- **EXERCISE PROMPT**
Reproduce each line below precisely. Drop the pictures.

- **DATA FOR THIS TASK**
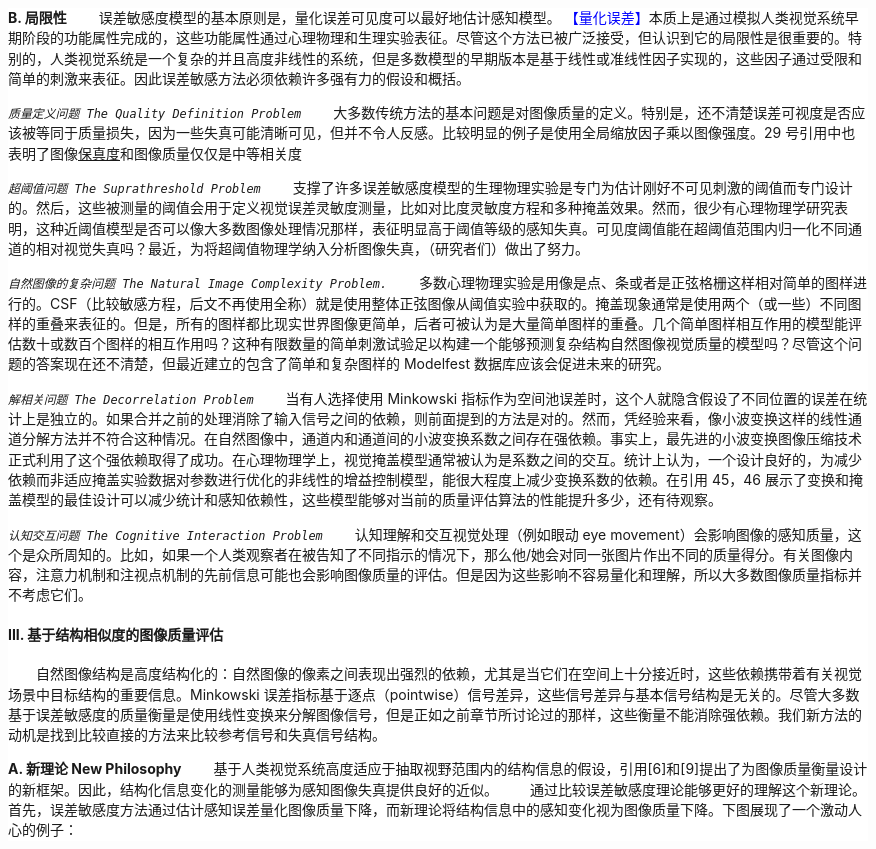 **B. 局限性**
&emsp;&emsp;误差敏感度模型的基本原则是，量化误差可见度可以最好地估计感知模型。
<font color=blue>【量化误差】</font>本质上是通过模拟人类视觉系统早期阶段的功能属性完成的，这些功能属性通过心理物理和生理实验表征。尽管这个方法已被广泛接受，但认识到它的局限性是很重要的。特别的，人类视觉系统是一个复杂的并且高度非线性的系统，但是多数模型的早期版本是基于线性或准线性因子实现的，这些因子通过受限和简单的刺激来表征。因此误差敏感方法必须依赖许多强有力的假设和概括。

*```质量定义问题 The Quality Definition Problem```*
&emsp;&emsp;大多数传统方法的基本问题是对图像质量的定义。特别是，还不清楚误差可视度是否应该被等同于质量损失，因为一些失真可能清晰可见，但并不令人反感。比较明显的例子是使用全局缩放因子乘以图像强度。29 号引用中也表明了图像[保真度](https://baike.baidu.com/item/保真度/3516459?fr=aladdin)和图像质量仅仅是中等相关度

*```超阈值问题 The Suprathreshold Problem```*
&emsp;&emsp;支撑了许多误差敏感度模型的生理物理实验是专门为估计刚好不可见刺激的阈值而专门设计的。然后，这些被测量的阈值会用于定义视觉误差灵敏度测量，比如对比度灵敏度方程和多种掩盖效果。然而，很少有心理物理学研究表明，这种近阈值模型是否可以像大多数图像处理情况那样，表征明显高于阈值等级的感知失真。可见度阈值能在超阈值范围内归一化不同通道的相对视觉失真吗？最近，为将超阈值物理学纳入分析图像失真，（研究者们）做出了努力。

*```自然图像的复杂问题 The Natural Image Complexity Problem.```*
&emsp;&emsp;多数心理物理实验是用像是点、条或者是正弦格栅这样相对简单的图样进行的。CSF（比较敏感方程，后文不再使用全称）就是使用整体正弦图像从阈值实验中获取的。掩盖现象通常是使用两个（或一些）不同图样的重叠来表征的。但是，所有的图样都比现实世界图像更简单，后者可被认为是大量简单图样的重叠。几个简单图样相互作用的模型能评估数十或数百个图样的相互作用吗？这种有限数量的简单刺激试验足以构建一个能够预测复杂结构自然图像视觉质量的模型吗？尽管这个问题的答案现在还不清楚，但最近建立的包含了简单和复杂图样的 Modelfest 数据库应该会促进未来的研究。

*```解相关问题 The Decorrelation Problem```*
&emsp;&emsp;当有人选择使用 Minkowski 指标作为空间池误差时，这个人就隐含假设了不同位置的误差在统计上是独立的。如果合并之前的处理消除了输入信号之间的依赖，则前面提到的方法是对的。然而，凭经验来看，像小波变换这样的线性通道分解方法并不符合这种情况。在自然图像中，通道内和通道间的小波变换系数之间存在强依赖。事实上，最先进的小波变换图像压缩技术正式利用了这个强依赖取得了成功。在心理物理学上，视觉掩盖模型通常被认为是系数之间的交互。统计上认为，一个设计良好的，为减少依赖而非适应掩盖实验数据对参数进行优化的非线性的增益控制模型，能很大程度上减少变换系数的依赖。在引用 45，46 展示了变换和掩盖模型的最佳设计可以减少统计和感知依赖性，这些模型能够对当前的质量评估算法的性能提升多少，还有待观察。

*```认知交互问题 The Cognitive Interaction Problem```*
&emsp;&emsp;认知理解和交互视觉处理（例如眼动 eye movement）会影响图像的感知质量，这个是众所周知的。比如，如果一个人类观察者在被告知了不同指示的情况下，那么他/她会对同一张图片作出不同的质量得分。有关图像内容，注意力机制和注视点机制的先前信息可能也会影响图像质量的评估。但是因为这些影响不容易量化和理解，所以大多数图像质量指标并不考虑它们。

#### III. 基于结构相似度的图像质量评估
&emsp;&emsp;自然图像结构是高度结构化的：自然图像的像素之间表现出强烈的依赖，尤其是当它们在空间上十分接近时，这些依赖携带着有关视觉场景中目标结构的重要信息。Minkowski 误差指标基于逐点（pointwise）信号差异，这些信号差异与基本信号结构是无关的。尽管大多数基于误差敏感度的质量衡量是使用线性变换来分解图像信号，但是正如之前章节所讨论过的那样，这些衡量不能消除强依赖。我们新方法的动机是找到比较直接的方法来比较参考信号和失真信号结构。

**A. 新理论 New Philosophy**
&emsp;&emsp;基于人类视觉系统高度适应于抽取视野范围内的结构信息的假设，引用[6]和[9]提出了为图像质量衡量设计的新框架。因此，结构化信息变化的测量能够为感知图像失真提供良好的近似。
&emsp;&emsp;通过比较误差敏感度理论能够更好的理解这个新理论。首先，误差敏感度方法通过估计感知误差量化图像质量下降，而新理论将结构信息中的感知变化视为图像质量下降。下图展现了一个激动人心的例子：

- **WRITTEN SOLUTION**
 **B. 局限性**
&emsp;&emsp;误差敏感度模型的基本原则是，量化误差可见度可以最好地估计感知模型。
<font color=blue>【量化误差】</font>本质上是通过模拟人类视觉系统早期阶段的功能属性完成的，这些功能属性通过心理物理和生理实验表征。尽管这个方法已被广泛接受，但认识到它的局限性是很重要的。特别的，人类视觉系统是一个复杂的并且高度非线性的系统，但是多数模型的早期版本是基于线性或准线性因子实现的，这些因子通过受限和简单的刺激来表征。因此误差敏感方法必须依赖许多强有力的假设和概括。

*```质量定义问题 The Quality Definition Problem```*
&emsp;&emsp;大多数传统方法的基本问题是对图像质量的定义。特别是，还不清楚误差可视度是否应该被等同于质量损失，因为一些失真可能清晰可见，但并不令人反感。比较明显的例子是使用全局缩放因子乘以图像强度。29 号引用中也表明了图像[保真度](https://baike.baidu.com/item/保真度/3516459?fr=aladdin)和图像质量仅仅是中等相关度

*```超阈值问题 The Suprathreshold Problem```*
&emsp;&emsp;支撑了许多误差敏感度模型的生理物理实验是专门为估计刚好不可见刺激的阈值而专门设计的。然后，这些被测量的阈值会用于定义视觉误差灵敏度测量，比如对比度灵敏度方程和多种掩盖效果。然而，很少有心理物理学研究表明，这种近阈值模型是否可以像大多数图像处理情况那样，表征明显高于阈值等级的感知失真。可见度阈值能在超阈值范围内归一化不同通道的相对视觉失真吗？最近，为将超阈值物理学纳入分析图像失真，（研究者们）做出了努力。

*```自然图像的复杂问题 The Natural Image Complexity Problem.```*
&emsp;&emsp;多数心理物理实验是用像是点、条或者是正弦格栅这样相对简单的图样进行的。CSF（比较敏感方程，后文不再使用全称）就是使用整体正弦图像从阈值实验中获取的。掩盖现象通常是使用两个（或一些）不同图样的重叠来表征的。但是，所有的图样都比现实世界图像更简单，后者可被认为是大量简单图样的重叠。几个简单图样相互作用的模型能评估数十或数百个图样的相互作用吗？这种有限数量的简单刺激试验足以构建一个能够预测复杂结构自然图像视觉质量的模型吗？尽管这个问题的答案现在还不清楚，但最近建立的包含了简单和复杂图样的 Modelfest 数据库应该会促进未来的研究。

*```解相关问题 The Decorrelation Problem```*
&emsp;&emsp;当有人选择使用 Minkowski 指标作为空间池误差时，这个人就隐含假设了不同位置的误差在统计上是独立的。如果合并之前的处理消除了输入信号之间的依赖，则前面提到的方法是对的。然而，凭经验来看，像小波变换这样的线性通道分解方法并不符合这种情况。在自然图像中，通道内和通道间的小波变换系数之间存在强依赖。事实上，最先进的小波变换图像压缩技术正式利用了这个强依赖取得了成功。在心理物理学上，视觉掩盖模型通常被认为是系数之间的交互。统计上认为，一个设计良好的，为减少依赖而非适应掩盖实验数据对参数进行优化的非线性的增益控制模型，能很大程度上减少变换系数的依赖。在引用 45，46 展示了变换和掩盖模型的最佳设计可以减少统计和感知依赖性，这些模型能够对当前的质量评估算法的性能提升多少，还有待观察。

*```认知交互问题 The Cognitive Interaction Problem```*
&emsp;&emsp;认知理解和交互视觉处理（例如眼动 eye movement）会影响图像的感知质量，这个是众所周知的。比如，如果一个人类观察者在被告知了不同指示的情况下，那么他/她会对同一张图片作出不同的质量得分。有关图像内容，注意力机制和注视点机制的先前信息可能也会影响图像质量的评估。但是因为这些影响不容易量化和理解，所以大多数图像质量指标并不考虑它们。

#### III. 基于结构相似度的图像质量评估
&emsp;&emsp;自然图像结构是高度结构化的：自然图像的像素之间表现出强烈的依赖，尤其是当它们在空间上十分接近时，这些依赖携带着有关视觉场景中目标结构的重要信息。Minkowski 误差指标基于逐点（pointwise）信号差异，这些信号差异与基本信号结构是无关的。尽管大多数基于误差敏感度的质量衡量是使用线性变换来分解图像信号，但是正如之前章节所讨论过的那样，这些衡量不能消除强依赖。我们新方法的动机是找到比较直接的方法来比较参考信号和失真信号结构。

**A. 新理论 New Philosophy**
&emsp;&emsp;基于人类视觉系统高度适应于抽取视野范围内的结构信息的假设，引用[6]和[9]提出了为图像质量衡量设计的新框架。因此，结构化信息变化的测量能够为感知图像失真提供良好的近似。
&emsp;&emsp;通过比较误差敏感度理论能够更好的理解这个新理论。首先，误差敏感度方法通过估计感知误差量化图像质量下降，而新理论将结构信息中的感知变化视为图像质量下降。下图展现了一个激动人心的例子：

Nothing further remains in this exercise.